第57回日本作業療法学会

講演情報

ポスター

高齢期

[PJ-8] ポスター:高齢期 8

2023年11月11日(土) 11:10 〜 12:10 ポスター会場 (展示棟)

[PJ-8-4] 回復期リハビリテーション病棟で人との「笑い合う」空間を創出した実践

木村 侑里南1, 長谷川 明嶺1,2, 神谷 美樹1, 丸山 祥1,3, 小林 法一3 (1.湘南慶育病院リハビリテーション部, 2.東京都立大学大学院, 3.東京都立大学)

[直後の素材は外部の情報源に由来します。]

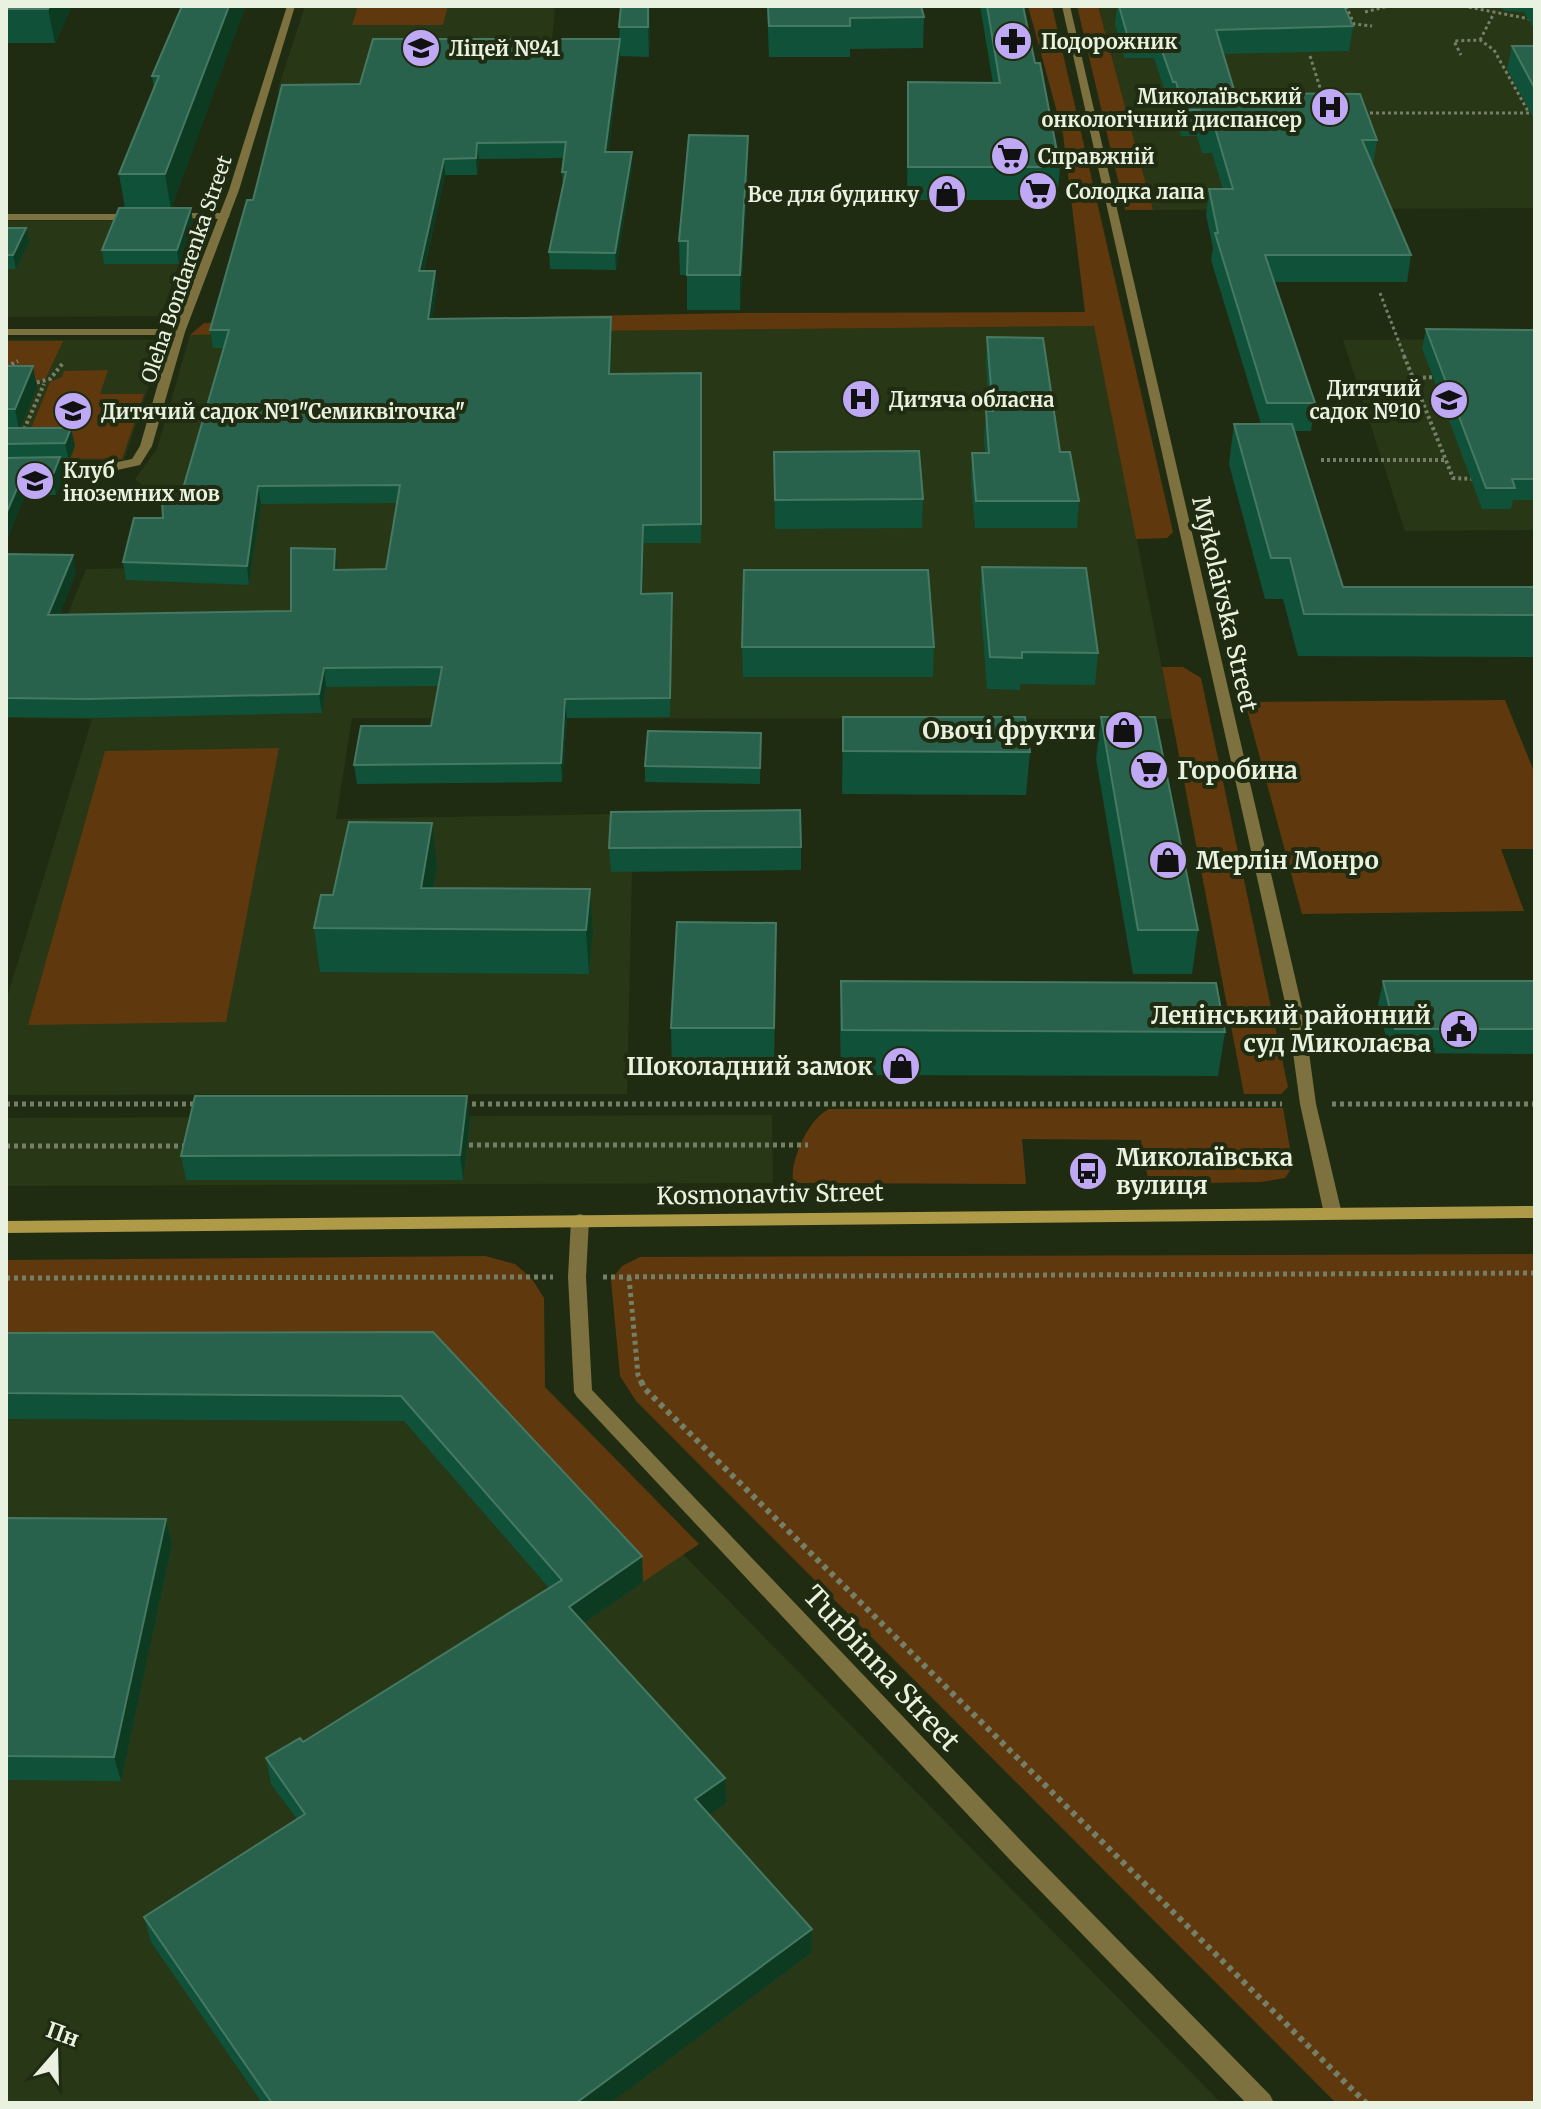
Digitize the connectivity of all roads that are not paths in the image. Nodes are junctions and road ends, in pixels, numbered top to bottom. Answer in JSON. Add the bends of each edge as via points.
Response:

【はじめに】色カルタとは,読み手が色にまつわる設問を出題し,参加者が100色のカードの中からふさわしいと感じたカードを選び取り,連想や体験についての交流を楽しむ遊びである.先行研究では,他者交流や認知機能等に対する変化を期待できるとされている.今回,入院生活に孤独感を感じていた事例にとって色カルタへの参加が人と「笑い合う」空間となり,役割行動や医療者との信頼関係において良好な変化へとつながったため報告する.本発表にあたり書面にて事例の同意を得た.
【事例紹介】対象は80歳代の男性,妻と次男との3人暮らし,大工職人であり受症直前まで現場監督として仕事に就いていた.右内包後脚の脳梗塞を発症し,15病日目に当院の回復期リハビリテーション病棟に転院した.初回面接では,「歩けるようになって家に帰りたい」「仕事に戻りたい」という希望や,過去に家族が集まる機会に料理を振る舞っていた話が聞かれた.FIM-M 58点,FIM-C27点,MMSE-J22/30点であり,ADL全般に見守りを必要とした.入院初期,当院の感染対策の為にご家族との交流の機会が制限される状況にあり,入院生活での不安や不満を家族に電話していた.本人からは「1人でいる感じがして悲しい」,人との「笑い合う」空間を求めている発言が聞かれた.そこで,通常の作業療法プログラムに加えて自己の表出や他者交流を促進する機会として,53病日目より色カルタを取り入れた.
【方法】3〜4名のグループで1回30〜40分を週1回,計10回実施した.リーダーは進行役と読み手を兼ねたOTR1名が担当した.成果指標として,人間作業モデルスクリーニングツール(MOHOST)を使用し病棟生活の様子を比較,意志質問紙(VQ)・コミュニケーション・交流技能評価(ACIS)を使用し活動中の様子を比較した.
【経過・結果】導入〜5週目では,身を乗り出して故郷や仕事の話を熱心に交わされ,「色カルタね,あれ面白いんだよ」と話した.MOHOSTは52点から78点となり,「たくさん人を巻き込んでやらないとな」と〈成功への期待〉を示した.生活場面では「話があるんですよ,聞いてください」と日頃の不安や不満をスタッフと〈会話〉するようになった.6〜10週目では,初参加の方に対して自発的に方法を教え〈関係性〉を築き,「(スタッフに)コーヒーを振る舞いたい」と〈興味〉〈役割〉を示した.実際に振る舞い,「喜んでもらえてよかった」と談笑された.最終日には「こういう遊びっていうのも,退院してうちに帰ったら夢の中の夢」と話した.VQでは〈他人を援助しようとする〉〈他人にかかわる〉,色カルタが〈特別であることを示す〉ことが観察された.ACISではエピソードを自発的に〈披露する〉,場面に合った表情を〈表現する〉様子が確認された.MMSE-Jは22/30点と変化なく,FIM-M 80点,FIM-C30点となり,屋内生活は概ね自立,社会的交流においても向上を認め,自宅退院に至った.
【考察】日本リハビリテーション病院・施設協会は地域リハビリテーションの定義に「その人らしくいきいきとした生活」を挙げ,活動指針として「発症当初からのサービス提供」を強調している.その人らしさとは個性であり一概に括れないが,本事例においては,長年の大工仕事や家族との団欒を大切にしていた生活背景から,人と「笑い合う」空間や所属感,役割意識をもつなどが考えられる.色カルタは本事例のその人らしさを取り戻すきっかけになった可能性があり.発症早期から「その人らしくいきいきとした生活の回復」すなわちリハビリテーションを促進する作業として機能したと考える.